Friday Letter Whitehall's public success

Goldman Sachs’ Whitehall funds are used to criticism nowadays, but their involvement in the first major IPO of a European real estate company in several years deserves some credit to Whitehall’s public success.

 Lately, it has become fashionable to take pot-shots at Goldman Sachs, particularly its Whitehall opportunity fund platform. Criticised over the years for its performance and for focusing more on generating fees than creating value for investors, the Whitehall moniker has become industry shorthand for the wider problems facing private equity real estate. Out of fairness, however, it also should be noted when the bank and its Whitehall family of real estate funds chalk up a success.

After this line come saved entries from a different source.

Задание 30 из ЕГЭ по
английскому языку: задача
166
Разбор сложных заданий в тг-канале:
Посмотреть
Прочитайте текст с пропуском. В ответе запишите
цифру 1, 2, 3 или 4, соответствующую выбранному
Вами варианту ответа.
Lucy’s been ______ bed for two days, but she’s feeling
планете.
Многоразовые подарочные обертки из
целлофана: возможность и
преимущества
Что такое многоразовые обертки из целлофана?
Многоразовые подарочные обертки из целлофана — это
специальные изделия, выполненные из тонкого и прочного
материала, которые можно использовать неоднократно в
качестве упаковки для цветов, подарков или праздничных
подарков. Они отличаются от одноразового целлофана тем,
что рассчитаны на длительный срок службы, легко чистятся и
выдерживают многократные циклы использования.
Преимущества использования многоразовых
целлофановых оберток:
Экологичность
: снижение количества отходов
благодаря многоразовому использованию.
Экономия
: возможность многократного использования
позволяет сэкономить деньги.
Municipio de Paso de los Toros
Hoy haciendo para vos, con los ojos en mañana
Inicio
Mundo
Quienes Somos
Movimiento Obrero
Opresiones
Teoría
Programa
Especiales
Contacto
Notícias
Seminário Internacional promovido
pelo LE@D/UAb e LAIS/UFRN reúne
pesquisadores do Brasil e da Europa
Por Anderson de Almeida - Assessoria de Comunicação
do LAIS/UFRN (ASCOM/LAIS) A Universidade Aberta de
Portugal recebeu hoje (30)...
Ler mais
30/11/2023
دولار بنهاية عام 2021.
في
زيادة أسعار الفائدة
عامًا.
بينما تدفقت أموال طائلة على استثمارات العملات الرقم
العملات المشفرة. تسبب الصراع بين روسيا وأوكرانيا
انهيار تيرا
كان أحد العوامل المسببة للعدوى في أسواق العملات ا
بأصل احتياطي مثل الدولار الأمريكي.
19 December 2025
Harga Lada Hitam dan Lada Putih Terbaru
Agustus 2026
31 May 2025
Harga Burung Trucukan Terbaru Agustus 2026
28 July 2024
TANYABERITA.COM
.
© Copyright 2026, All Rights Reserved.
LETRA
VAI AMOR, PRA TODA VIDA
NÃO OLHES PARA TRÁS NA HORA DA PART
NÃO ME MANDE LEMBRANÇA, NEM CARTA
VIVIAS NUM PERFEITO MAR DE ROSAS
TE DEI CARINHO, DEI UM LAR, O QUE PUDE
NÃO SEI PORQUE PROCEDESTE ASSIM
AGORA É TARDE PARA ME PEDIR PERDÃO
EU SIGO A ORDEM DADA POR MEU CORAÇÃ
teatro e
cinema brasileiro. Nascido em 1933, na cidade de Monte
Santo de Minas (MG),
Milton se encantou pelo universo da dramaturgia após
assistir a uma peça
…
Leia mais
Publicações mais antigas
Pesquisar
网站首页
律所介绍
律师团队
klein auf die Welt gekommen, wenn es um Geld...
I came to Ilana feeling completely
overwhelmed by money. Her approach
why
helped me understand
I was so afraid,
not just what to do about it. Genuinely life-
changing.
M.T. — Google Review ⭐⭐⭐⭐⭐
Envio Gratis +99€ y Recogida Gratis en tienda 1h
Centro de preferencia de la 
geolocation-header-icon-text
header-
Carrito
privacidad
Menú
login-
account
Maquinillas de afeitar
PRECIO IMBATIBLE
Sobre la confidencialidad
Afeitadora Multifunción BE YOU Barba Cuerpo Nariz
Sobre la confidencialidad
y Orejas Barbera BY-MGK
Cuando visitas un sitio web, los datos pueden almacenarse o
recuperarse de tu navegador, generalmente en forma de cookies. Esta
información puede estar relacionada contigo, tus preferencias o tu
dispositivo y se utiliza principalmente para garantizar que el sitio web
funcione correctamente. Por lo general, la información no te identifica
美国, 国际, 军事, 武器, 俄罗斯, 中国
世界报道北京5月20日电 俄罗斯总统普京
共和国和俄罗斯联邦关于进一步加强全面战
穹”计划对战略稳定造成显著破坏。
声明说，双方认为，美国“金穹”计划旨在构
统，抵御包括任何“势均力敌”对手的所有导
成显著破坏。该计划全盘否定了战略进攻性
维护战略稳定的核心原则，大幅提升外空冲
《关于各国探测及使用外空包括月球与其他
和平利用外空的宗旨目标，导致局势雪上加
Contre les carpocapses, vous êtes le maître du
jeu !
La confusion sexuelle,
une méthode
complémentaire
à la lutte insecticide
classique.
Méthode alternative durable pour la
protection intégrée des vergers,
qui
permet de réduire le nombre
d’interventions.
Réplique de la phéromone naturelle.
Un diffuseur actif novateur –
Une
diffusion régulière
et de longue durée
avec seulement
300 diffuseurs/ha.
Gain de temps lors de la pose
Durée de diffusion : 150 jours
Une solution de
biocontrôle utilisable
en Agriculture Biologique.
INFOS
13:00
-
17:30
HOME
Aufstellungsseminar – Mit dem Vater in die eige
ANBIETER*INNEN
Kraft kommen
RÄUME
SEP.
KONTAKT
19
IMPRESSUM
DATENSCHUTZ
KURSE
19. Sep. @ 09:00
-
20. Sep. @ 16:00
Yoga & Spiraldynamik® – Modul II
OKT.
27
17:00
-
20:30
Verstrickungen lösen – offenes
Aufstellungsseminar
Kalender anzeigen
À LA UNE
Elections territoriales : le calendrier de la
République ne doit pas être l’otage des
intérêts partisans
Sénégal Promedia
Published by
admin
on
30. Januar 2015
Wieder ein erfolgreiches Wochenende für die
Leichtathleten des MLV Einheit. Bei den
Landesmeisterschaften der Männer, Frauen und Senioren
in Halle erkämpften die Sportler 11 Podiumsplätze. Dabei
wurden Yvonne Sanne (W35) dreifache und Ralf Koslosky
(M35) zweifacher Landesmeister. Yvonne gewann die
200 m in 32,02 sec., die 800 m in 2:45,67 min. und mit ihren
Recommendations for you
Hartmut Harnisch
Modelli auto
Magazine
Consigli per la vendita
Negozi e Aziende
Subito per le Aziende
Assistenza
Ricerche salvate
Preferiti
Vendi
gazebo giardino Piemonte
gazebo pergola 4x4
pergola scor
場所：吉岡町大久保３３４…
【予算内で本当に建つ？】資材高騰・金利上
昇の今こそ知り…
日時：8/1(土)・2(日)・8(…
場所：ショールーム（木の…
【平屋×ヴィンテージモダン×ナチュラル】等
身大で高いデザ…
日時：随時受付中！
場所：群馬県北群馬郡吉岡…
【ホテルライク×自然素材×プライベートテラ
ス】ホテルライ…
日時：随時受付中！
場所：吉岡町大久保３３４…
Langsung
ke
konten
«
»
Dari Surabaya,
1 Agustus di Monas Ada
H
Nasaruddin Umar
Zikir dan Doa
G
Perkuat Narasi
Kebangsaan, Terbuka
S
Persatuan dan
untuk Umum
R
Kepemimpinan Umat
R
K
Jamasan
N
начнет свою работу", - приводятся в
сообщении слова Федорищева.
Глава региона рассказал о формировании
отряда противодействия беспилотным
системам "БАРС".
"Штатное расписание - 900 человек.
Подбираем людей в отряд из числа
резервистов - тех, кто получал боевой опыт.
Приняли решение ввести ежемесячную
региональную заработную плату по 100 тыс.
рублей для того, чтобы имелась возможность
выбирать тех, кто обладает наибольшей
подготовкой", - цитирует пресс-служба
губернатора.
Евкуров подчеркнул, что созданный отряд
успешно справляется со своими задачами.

One of those instances seems to have arrived in Europe with the initial public offering of GSW Immobilien, the largest private owner of residential property in Berlin with nearly 49,000 residential apartments. It was purchased in 2004 from the government of Berlin by Whitehall’s 2001 fund and Cerberus Capital Management.

Last Friday, seven years after the original outlay, the pair took GSW public on the Frankfurt and Berlin stock exchanges. The Financial Times remarked earlier this week that this was the first major IPO of a real estate company in Western Europe in several years, perhaps since Fortress Investment Group executed a partial exit of GAGFAH, another German residential property company, in 2006.

These days, taking anything public involves a leap of faith. Indeed, in recent weeks, several European IPOs of companies in different industries have either been jettisoned, postponed or have endured a rocky start to life on a stock exchange. Nevertheless, Whitehall and Cerberus went for it, and the overall investment appears to be heading towards a successful outcome.

According to those familiar with GSW, Whitehall and Cerberus floated 60 percent of their holding, retaining the remaining 40 percent. But here is the crucial figure: having originally invested around €400 million of equity to buy GSW, shareholder distributions between 2004 and 2009 amounted to €420 million, according to the IPO prospectus, meaning the firms got their money back. On top of that, the pre-IPO value of the 60 percent stake in GSW was €665 million based on the offering price of €19 per share, potentially making for a handsome profit.

Incidentally, the first day of trading last Friday saw shares rise to €21.50 at the close of play and have nudged up since then (albeit partly due to share trading when the equities were included on the EPRA Germany index as of Monday).

Observers of European real estate, however, will know that it has not been a smooth run for Whitehall and Cerberus to get to this point. They planned the IPO last year, but Greece’s flirtation with total ruin spooked global capital markets, so they held off listing their interests. Furthermore, there were few strategic buyers for the company either.

The investment seems to have been a success in terms of return as highlighted above, but it also seems a success on another measure. According to those that have studied the share register, there are some quality institutional investors in GSW, such as Fidelity Investments and Alliance Bernstein, and it is said that GIC, the sovereign wealth fund of Singapore, has a significant holding too.

This indicates GSW is viewed by long-term sophisticated capital as a pretty stable beast but with some upside potential, perhaps in rental increases and smaller bolt-on acquisitions of more residential properties in Berlin. The company, it is worth noting, might have been the largest private owner of Berlin residential property, but it only has a 2 percent market share, indicating there is great scope for consolidation.

More widely, the IPO also could do the rest of Europe a favour. It is early days, of course, but the floatation of GSW has at least instilled more confidence in the capital markets for those with quality companies to float. Who knows, after this we might begin to see more public market exits by opportunity funds, not just in Germany but elsewhere too.